I am going to make a Sam character (Trick 'r Treat), a giant spider to drop down over my driveway, a ghost prop (similar to Grim Hollow's), and a million dollars. Bring on 2010!


----------



## Revenant (Mar 17, 2007)

I'm gonna finish my ****in' costume for once.


----------



## JohnnyL (Aug 17, 2006)

Happy New Year everyone!

I'm doing some final tweaking to my theme so I'll letcha' know shortly!


----------



## Jack Reaper (May 27, 2006)

I made another resolution.....learn as much from the How-To's section as I can this year!!!


----------



## Sananeko (Oct 17, 2009)

Making bone molds so I can start my halloween section
To make a tombstone that my annoying monster of related blood can't destroy. (I'm going to enjoy this one)
Finally take the time to work on my spider webs and spiders.
Make some body parts. (I will have to remember not to prop them up in a corner when I'm not working on them..)


----------



## scareme (Aug 29, 2006)

I really need to work on my tombstones this year.
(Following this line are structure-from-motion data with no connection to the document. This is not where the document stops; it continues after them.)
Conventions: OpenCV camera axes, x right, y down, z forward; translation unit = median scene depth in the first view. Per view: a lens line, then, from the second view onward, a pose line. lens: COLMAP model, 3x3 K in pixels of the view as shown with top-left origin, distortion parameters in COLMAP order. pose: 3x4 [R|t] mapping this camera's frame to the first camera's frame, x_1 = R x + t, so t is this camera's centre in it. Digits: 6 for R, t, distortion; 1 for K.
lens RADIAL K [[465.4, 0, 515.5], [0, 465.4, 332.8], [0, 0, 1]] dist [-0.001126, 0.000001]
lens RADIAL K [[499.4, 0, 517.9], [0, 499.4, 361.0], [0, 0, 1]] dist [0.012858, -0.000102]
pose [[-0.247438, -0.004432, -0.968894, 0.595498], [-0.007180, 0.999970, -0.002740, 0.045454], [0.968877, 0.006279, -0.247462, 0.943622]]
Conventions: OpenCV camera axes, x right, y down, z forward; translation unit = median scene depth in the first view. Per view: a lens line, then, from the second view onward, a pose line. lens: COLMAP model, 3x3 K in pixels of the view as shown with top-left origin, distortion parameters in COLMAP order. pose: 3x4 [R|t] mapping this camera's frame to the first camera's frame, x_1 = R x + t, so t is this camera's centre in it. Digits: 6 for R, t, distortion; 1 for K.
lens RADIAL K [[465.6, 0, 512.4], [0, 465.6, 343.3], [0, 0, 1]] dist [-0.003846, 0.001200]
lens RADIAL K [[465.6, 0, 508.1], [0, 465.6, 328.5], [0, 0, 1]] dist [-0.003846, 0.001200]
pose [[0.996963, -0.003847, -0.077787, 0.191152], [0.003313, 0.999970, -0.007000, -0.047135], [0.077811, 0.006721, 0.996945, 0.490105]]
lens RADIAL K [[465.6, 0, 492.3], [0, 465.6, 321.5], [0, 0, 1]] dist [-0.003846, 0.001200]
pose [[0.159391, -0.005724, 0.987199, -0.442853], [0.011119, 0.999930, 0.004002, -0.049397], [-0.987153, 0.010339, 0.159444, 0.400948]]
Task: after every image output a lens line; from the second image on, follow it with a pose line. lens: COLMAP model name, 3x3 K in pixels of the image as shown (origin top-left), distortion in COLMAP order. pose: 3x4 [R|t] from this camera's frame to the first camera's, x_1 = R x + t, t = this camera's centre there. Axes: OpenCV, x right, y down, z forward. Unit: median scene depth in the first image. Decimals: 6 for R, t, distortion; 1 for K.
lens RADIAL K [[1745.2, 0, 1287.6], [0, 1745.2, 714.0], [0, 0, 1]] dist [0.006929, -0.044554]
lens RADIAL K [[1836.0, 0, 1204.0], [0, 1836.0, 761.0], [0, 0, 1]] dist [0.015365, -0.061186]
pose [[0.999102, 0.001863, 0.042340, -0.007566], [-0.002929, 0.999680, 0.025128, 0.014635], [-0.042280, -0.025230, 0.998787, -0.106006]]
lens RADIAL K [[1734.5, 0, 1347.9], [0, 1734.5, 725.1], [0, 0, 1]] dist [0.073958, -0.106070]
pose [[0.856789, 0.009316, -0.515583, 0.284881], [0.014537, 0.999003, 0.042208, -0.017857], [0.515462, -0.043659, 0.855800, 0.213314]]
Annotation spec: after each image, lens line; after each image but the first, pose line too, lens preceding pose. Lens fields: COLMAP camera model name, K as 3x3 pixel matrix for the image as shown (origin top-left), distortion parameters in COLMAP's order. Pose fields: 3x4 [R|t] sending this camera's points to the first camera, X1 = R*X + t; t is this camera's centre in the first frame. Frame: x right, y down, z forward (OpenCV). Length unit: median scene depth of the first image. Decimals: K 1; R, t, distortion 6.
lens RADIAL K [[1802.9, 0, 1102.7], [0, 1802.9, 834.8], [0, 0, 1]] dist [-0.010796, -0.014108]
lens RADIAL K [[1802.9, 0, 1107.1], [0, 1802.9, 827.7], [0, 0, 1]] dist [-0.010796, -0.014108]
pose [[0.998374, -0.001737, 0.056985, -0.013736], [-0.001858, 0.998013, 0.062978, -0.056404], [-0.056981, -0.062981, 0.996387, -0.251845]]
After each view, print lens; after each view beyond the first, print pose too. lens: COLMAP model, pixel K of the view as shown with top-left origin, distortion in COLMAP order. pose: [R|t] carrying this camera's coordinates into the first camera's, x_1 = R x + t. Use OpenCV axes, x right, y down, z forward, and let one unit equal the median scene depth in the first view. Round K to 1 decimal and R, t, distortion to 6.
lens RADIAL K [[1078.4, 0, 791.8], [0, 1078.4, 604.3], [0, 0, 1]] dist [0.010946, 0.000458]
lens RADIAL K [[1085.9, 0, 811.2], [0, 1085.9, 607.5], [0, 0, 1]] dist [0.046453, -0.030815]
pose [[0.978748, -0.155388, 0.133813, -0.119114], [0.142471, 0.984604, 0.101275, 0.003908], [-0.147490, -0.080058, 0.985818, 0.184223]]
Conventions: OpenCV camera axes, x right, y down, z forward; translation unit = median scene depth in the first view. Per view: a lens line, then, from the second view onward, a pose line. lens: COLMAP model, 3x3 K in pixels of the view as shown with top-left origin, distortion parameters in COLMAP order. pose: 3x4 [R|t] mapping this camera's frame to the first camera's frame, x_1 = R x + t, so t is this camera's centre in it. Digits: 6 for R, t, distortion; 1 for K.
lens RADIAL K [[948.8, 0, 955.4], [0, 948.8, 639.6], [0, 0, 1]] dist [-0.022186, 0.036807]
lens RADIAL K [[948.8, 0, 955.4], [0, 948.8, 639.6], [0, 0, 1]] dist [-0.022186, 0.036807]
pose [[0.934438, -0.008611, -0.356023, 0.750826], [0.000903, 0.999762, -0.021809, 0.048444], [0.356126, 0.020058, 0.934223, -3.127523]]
They stick together when I store them and now alot of the foam is showing.
I'm going with an overrun with spiders theme this year so I'll have to come up with some really large spiders, as well as large numbers of spiders of all sizes.
I'm going to have to overhall my FCG. She didn't work at all this year. Had to use her as a satic prop.
That should get me started. I can always add more ideas if I get these finished.


----------



## FrozenPumpkins (Jul 5, 2009)

Here's mine:

- Make a new gravestone or two and figure out how to seal the ones I made this year
- Build a new witch to replace my storebought one
- Build my first groundbreaker
- Think about lighting and sound more


----------



## ubzest (Jul 1, 2008)

HOLY CRAP!! I just realized I don t even have a new layout planned yet!
I hope to 
1-take down the lame store bought axworthy type ghost still hanging in the yard.
2-figure out something to do with the 3 rotisserie motors I have.
3-try to sculpt a head like I seen on here.
4 try to figure out how to ' make-up' the 30ish hairdresser heads I have.
and the outdoor outlets is something I've been asking for ,for the past 4 years. and thats after I figure out a new floor plan!


----------



## Dungeon Keeper (Sep 25, 2009)

New theme this year, so lots to do between two of us:

4-6 big sideshow style canvas pannels (5'x7')
carousel room with moving horses or a turntable
drop pannel
marionette room of dolls and clowns
2-3 pre haunt meeting with actos to go over theme and technique
re work Shiatsu reacher
re work floating graveyard lantern
horse drawn hearse(if time allows)


----------